Pixel coordinate listings:
-----
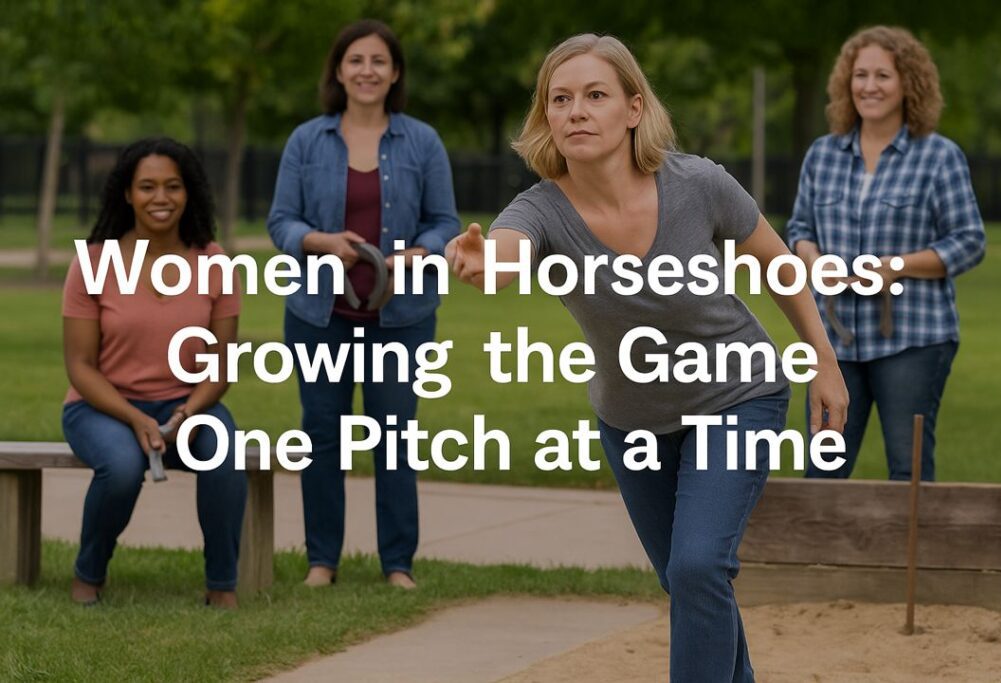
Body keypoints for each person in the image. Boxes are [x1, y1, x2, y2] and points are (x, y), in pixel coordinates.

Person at [447, 34, 848, 683]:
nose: (576, 110)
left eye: (595, 95)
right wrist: (481, 261)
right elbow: (506, 257)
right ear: (545, 116)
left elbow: (778, 264)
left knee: (696, 567)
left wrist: (822, 361)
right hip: (632, 420)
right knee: (689, 580)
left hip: (735, 396)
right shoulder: (541, 209)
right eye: (561, 98)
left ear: (634, 108)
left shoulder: (697, 184)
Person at [267, 19, 459, 589]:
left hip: (400, 321)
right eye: (356, 60)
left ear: (394, 72)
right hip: (318, 318)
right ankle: (321, 561)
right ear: (339, 71)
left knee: (394, 437)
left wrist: (412, 256)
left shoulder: (422, 141)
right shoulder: (306, 140)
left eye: (379, 61)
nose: (367, 70)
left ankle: (397, 564)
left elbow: (445, 223)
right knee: (322, 433)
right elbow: (281, 222)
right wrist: (322, 242)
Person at [787, 26, 985, 481]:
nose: (869, 86)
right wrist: (814, 260)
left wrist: (898, 267)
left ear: (908, 84)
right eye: (860, 75)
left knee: (907, 469)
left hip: (914, 338)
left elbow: (969, 239)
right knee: (824, 467)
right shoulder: (823, 155)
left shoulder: (939, 157)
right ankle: (820, 554)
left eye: (883, 75)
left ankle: (911, 555)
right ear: (846, 82)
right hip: (833, 340)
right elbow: (799, 227)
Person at [62, 138, 246, 608]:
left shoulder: (213, 260)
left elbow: (221, 362)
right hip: (100, 408)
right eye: (147, 186)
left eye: (172, 186)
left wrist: (188, 412)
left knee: (225, 454)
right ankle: (89, 573)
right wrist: (135, 418)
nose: (160, 198)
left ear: (189, 193)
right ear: (127, 194)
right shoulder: (94, 262)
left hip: (189, 404)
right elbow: (81, 367)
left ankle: (221, 585)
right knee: (122, 468)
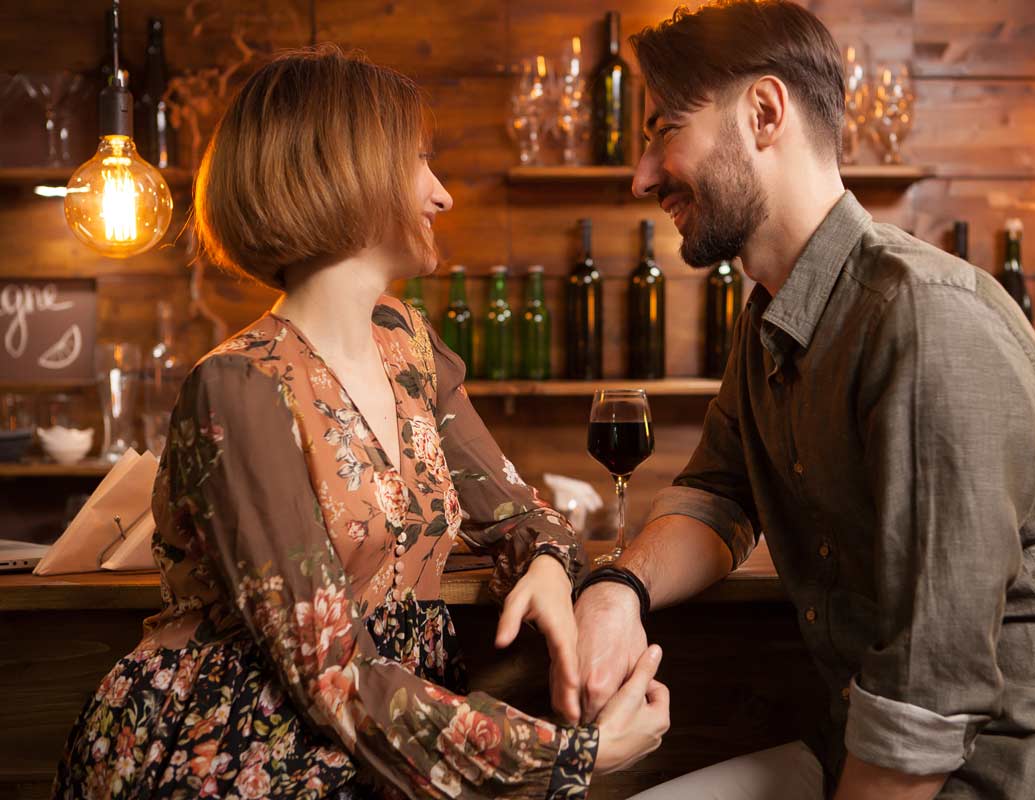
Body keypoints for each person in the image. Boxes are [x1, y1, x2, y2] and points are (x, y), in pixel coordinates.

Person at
-----
**WORK TO COMPLETE:** Which lines run from the one that holds "nose: (160, 198)" to the final line of the records above? Return them exactly, and skip the pictures.

**REPLY TO THE EXERCISE:**
nose: (160, 198)
left ear: (189, 193)
right ear: (127, 194)
right shoulder: (94, 262)
left hip: (189, 404)
right elbow: (81, 367)
left ankle: (221, 585)
right knee: (122, 468)
Body keypoints for each person in the image. Boxes are [x1, y1, x2, y2] and points are (x, y), in pixel coordinates.

Person at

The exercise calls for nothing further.